> [WHAT THE EXERCISE ASKS] Among the entries that follow, find every line with the word "output" and copy it.

> [DATASET EXCERPTS]
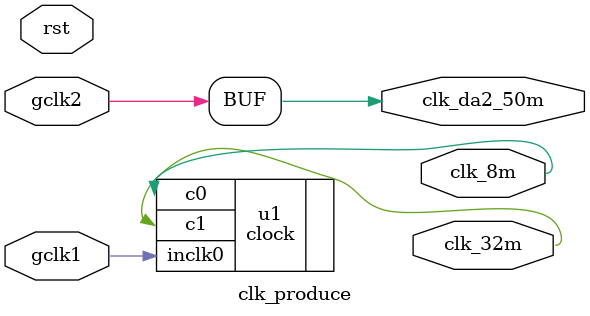
<source format=v>
`timescale 1ns / 1ps
module clk_produce(
    input rst,      
    input gclk1,
    input gclk2,
	 
    output clk_da2_50m,  //输出的DA2时钟，gclk2驱动 
    output clk_8m,           //输出ASK解调时钟、AD采样时钟，gclk1驱动
    output clk_32m           //输出位同步时钟，gclk1驱动
    );

   clock u1(
	   .inclk0(gclk1),
	   .c0(clk_8m),
	   .c1(clk_32m));

	 assign clk_da2_50m = gclk2;
	 

		  
endmodule

</source>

> [ANSWER FOR THE TASK]
    output clk_da2_50m,  //输出的DA2时钟，gclk2驱动 
    output clk_8m,           //输出ASK解调时钟、AD采样时钟，gclk1驱动
    output clk_32m           //输出位同步时钟，gclk1驱动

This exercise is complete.